When a lender cancels your debt, you may have to report this as taxable income on your federal income taxes, unless there is an exception. If you're required to report the cancelled debt, the lender will send IRS Form 1099-C to you.
Why Are Debts Cancelled?The lender may cancel your debt for a number of reasons:
- The statute of limitations expired and the court entered a judgment to this fact.
- You've made an agreement with the lender to cancel the debt, e.g. debt settlement.
- The lender has a business policy of discontinuing collection activity after a certain period of time.
Tax Income Reporting Exclusions
There are certain situations in which your debt can be cancelled, but you don't have to report it as taxable income.
- The debt was discharged in bankruptcy (unless the debt was incurred for business or investment purposes).
- Student loans that are forgiven by an educational institution that's tax-exempt and you work for a certain number of years for a qualified employer. (See IRS Publication 970, Chapter 5 for more information.)
- The debt was from a mortgage on a primary residence lost in foreclosure, sold in a short sale, or from a restructured mortgage. You'll still need to include this forgiven mortgage on your tax return, but on Form 982, and shouldn't face any tax penalty on it. See IRS Publication 908 for more information.

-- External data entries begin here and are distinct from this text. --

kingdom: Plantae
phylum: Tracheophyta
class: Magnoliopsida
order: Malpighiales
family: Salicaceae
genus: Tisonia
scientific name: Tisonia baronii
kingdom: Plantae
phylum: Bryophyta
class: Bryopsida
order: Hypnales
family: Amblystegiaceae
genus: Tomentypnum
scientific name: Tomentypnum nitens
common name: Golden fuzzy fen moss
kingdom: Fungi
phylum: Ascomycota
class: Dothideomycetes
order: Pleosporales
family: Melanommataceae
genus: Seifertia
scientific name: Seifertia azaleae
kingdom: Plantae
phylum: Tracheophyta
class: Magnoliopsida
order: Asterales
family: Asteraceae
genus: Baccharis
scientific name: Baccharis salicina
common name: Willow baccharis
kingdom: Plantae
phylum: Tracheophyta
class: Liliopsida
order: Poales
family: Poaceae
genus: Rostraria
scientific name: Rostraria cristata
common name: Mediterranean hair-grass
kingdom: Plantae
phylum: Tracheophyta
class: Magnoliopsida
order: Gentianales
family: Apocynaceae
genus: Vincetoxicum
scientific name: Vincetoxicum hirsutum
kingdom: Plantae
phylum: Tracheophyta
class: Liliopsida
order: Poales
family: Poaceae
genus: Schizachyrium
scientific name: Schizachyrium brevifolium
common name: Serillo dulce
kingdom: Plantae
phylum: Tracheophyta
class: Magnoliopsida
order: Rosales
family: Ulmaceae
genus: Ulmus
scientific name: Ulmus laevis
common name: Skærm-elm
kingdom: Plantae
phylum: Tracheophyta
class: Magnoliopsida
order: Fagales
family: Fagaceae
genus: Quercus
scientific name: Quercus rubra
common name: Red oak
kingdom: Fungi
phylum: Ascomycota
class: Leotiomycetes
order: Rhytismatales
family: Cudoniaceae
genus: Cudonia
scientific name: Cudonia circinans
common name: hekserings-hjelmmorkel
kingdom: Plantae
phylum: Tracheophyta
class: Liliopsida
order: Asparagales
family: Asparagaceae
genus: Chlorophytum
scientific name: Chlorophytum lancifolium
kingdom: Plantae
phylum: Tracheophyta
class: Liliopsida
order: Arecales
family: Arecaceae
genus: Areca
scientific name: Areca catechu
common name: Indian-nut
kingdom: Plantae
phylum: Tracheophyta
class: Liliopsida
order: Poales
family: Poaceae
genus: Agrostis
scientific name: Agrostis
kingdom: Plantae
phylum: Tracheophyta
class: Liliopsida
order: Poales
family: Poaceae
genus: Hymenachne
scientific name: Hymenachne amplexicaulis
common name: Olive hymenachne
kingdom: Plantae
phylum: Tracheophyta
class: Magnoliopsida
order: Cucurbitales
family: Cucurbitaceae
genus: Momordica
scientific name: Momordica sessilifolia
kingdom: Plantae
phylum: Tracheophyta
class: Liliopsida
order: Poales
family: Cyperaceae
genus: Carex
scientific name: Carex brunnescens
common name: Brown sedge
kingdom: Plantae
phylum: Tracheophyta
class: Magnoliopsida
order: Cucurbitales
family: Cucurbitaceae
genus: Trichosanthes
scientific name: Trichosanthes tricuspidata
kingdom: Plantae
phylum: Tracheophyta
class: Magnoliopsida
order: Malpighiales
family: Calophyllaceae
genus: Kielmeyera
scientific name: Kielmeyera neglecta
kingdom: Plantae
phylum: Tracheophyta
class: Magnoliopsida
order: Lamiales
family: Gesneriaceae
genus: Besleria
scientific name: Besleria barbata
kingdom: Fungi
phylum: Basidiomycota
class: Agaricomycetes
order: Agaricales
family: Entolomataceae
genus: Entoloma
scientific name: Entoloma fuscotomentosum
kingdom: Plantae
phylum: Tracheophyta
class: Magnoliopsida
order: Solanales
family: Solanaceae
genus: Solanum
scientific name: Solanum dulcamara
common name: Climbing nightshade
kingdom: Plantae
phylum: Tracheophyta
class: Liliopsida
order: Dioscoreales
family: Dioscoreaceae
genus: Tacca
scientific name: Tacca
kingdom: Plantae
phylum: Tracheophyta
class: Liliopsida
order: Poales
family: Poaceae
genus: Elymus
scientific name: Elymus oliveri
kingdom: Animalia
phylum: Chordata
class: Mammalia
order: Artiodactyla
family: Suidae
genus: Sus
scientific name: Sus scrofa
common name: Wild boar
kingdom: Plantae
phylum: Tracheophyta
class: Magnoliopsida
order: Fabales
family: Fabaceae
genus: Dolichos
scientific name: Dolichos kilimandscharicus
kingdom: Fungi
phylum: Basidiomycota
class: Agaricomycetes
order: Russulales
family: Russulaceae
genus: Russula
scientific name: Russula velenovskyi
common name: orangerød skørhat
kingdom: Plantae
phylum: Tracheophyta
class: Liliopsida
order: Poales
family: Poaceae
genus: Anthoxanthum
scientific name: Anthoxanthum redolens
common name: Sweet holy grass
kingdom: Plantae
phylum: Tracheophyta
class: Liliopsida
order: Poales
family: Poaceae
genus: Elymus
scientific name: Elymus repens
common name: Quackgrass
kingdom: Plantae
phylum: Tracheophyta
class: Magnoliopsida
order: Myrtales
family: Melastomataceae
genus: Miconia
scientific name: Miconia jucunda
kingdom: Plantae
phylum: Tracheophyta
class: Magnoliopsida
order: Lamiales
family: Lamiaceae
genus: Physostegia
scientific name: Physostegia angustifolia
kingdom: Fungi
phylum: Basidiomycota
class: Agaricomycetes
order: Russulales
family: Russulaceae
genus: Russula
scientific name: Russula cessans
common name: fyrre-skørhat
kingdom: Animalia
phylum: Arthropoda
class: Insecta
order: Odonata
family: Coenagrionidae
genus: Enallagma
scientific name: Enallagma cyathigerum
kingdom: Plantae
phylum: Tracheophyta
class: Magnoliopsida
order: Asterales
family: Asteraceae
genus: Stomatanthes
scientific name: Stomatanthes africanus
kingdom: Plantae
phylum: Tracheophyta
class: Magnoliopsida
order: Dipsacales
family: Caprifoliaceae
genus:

- You were insolvent by least the amount of the cancelled debt at the time the debt was cancelled. Being insolvent means your liabilities outweigh the fair market value of your assets. In other words, you had a negative net worth when the debt was cancelled. To take the insolvency exclusion for cancelled debt, you need to file IRS Form 982.
State Law For Cancelled Debts
Your state's tax law for cancelled debts may differ from that of federal tax law. Consult a tax professional, e.g. an accountant or attorney, to confirm your state's tax law about reporting cancelled debts as taxable income.